TÂCHE 1
Répondez aux questions suivantes à partir du récit sur les combats de décembre 1944.
(a) Qui commandait la 16ème Volks-Grenadier-Division ?
(b) Où les Allemands installèrent-ils quelques pièces d'artillerie lourde dans l'après-midi du dimanche 3 décembre ?
(c) À qui appartenait la première grange qui s'embrasa le 4 décembre ?
TÂCHE 2
Modifiez toute la liste en remplaçant « Email » par « E-Mail », sans rien changer d'autre. Ne reprenez pas les images dans votre réponse.

── EXTRAIT DU DOCUMENT ──

Le 5 décembre dans la matinée, pendant que des unités du 143ème Regt. d’Inf. U.S. de la 36ème Div. d’Inf. U.S. du Major Général Dahlquist venant de Ribeauvillé et de Beblenheim attaquaient le village rive gauche, âprement défendu par des éléments de la 16ème Volks-Grenadier-Division commandée par l’Oberst Moecke. Dans la soirée, les gars du 3ème Bat. du 143 Rgt. de la 36ème D.I.U.S. occupaient la rive gauche et se trouvaient devant les ponts détruits. Ils ont même tenté une traversée de la rivière au niveau des deux ponts mais furent refoulés dans la soirée par des éléments de la 708ème Volks-Grenadier-Division sous le commandement de l’Oberst Bleckwenn et de la Panzer Brigade 106 sous le commandement de l’Oberst Baecke venu en renfort. (Voir les rapports du 05/12/44 de l’AK. LXXXX et du 06/12/44 du 143ème RCT US.) Il y eût encore quelques échanges de tirs à l’arme légère et on en est resté là, chacun campant sur son coté. La Fecht devenant ligne de front la Hauptkampflinie à partir de ce jour. Ce jour du 05/12/1944 sur la rive droite, les Allemands étaient peu nombreux et nos parents se demandaient pourquoi les Américains ne venaient pas jusqu’à chez nous. C’était le début de l’enfer qui allait nous clouer dans les caves pendant de longues semaines.

Mais revenons à ce dimanche 3 décembre : Dans l’après-midi les Allemands installèrent quelques pièces d’artillerie lourde dans les jardins de la « Altgass ». Ils étaient tout près des maisons, la situation devenait plus que sérieuse. Dans la soirée des tirs épars de l’artillerie américaine touchaient le village. Le 4 décembre, il devait être autour de 16h je me trouvais sur la petite place devant l’église catholique à l’abri sous les marronniers, quand soudain les Allemands se sont mis à riposter avec une batterie de canons mis en position à l’est du village dans les jardins de la Altgass. Et subitement en un rien de temps, la grange de M. Charles Hartmann s’embrasa, suivie rapidement par celle de M. Gottfried Grimm et de Charles Sturm. Comme tous les bâtiments agricoles se touchaient, rapidement ce ne fut plus qu’un immense brasier dans la soirée lugubre. Tout fut prisonnier de ce feu gigantesque, les gens couraient en tentant de sauver le bétail des flammes, mais en vain. Je me souviens du cri des bêtes qui devaient se débattre et tirer sur leurs chaînes, des cochons l’échine en feu, des poules, des oies qui couraient affolées dans la rue. Dans les deux églises on sonnait les cloches et l’artillerie allemande tirait toujours. Il n’y eu d’accalmie que vers le matin. C’était dantesque, le ciel rougit par la lueur des flammes mais personne n’y prenait plus garde, chacun ne pensait qu’à sauver ce qui pouvait encore l’être car tout le quartier dans la rue de l’église était en danger. Quelques pompiers étaient venus avec l’ancienne motopompe et courageusement aidés des voisins combattaient le sinistre mais n’arrivaient qu’à limiter les dégâts.

───
── LISTE AFFICHÉE ──

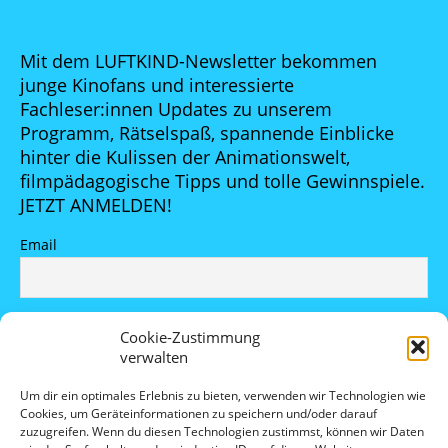
Mit dem LUFTKIND-Newsletter bekommen
junge Kinofans und interessierte
Fachleser:innen Updates zu unserem
Programm, Rätselspaß, spannende Einblicke
hinter die Kulissen der Animationswelt,
filmpädagogische Tipps und tolle Gewinnspiele.
JETZT ANMELDEN!
Email
Indem Du fortfährst, akzeptierst Du unsere
Cookie-Zustimmung
Datenschutzerklärung.
verwalten
Um dir ein optimales Erlebnis zu bieten, verwenden wir Technologien wie
Cookies, um Geräteinformationen zu speichern und/oder darauf
zuzugreifen. Wenn du diesen Technologien zustimmst, können wir Daten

───

SOLUTION 1
(a) L'Oberst Moecke.
(b) Dans les jardins de la « Altgass ».
(c) À M. Charles Hartmann.

SOLUTION 2
Mit dem LUFTKIND-Newsletter bekommen
junge Kinofans und interessierte
Fachleser:innen Updates zu unserem
Programm, Rätselspaß, spannende Einblicke
hinter die Kulissen der Animationswelt,
filmpädagogische Tipps und tolle Gewinnspiele.
JETZT ANMELDEN!
E-Mail
Indem Du fortfährst, akzeptierst Du unsere
Cookie-Zustimmung
Datenschutzerklärung.
verwalten
Um dir ein optimales Erlebnis zu bieten, verwenden wir Technologien wie
Cookies, um Geräteinformationen zu speichern und/oder darauf
zuzugreifen. Wenn du diesen Technologien zustimmst, können wir Daten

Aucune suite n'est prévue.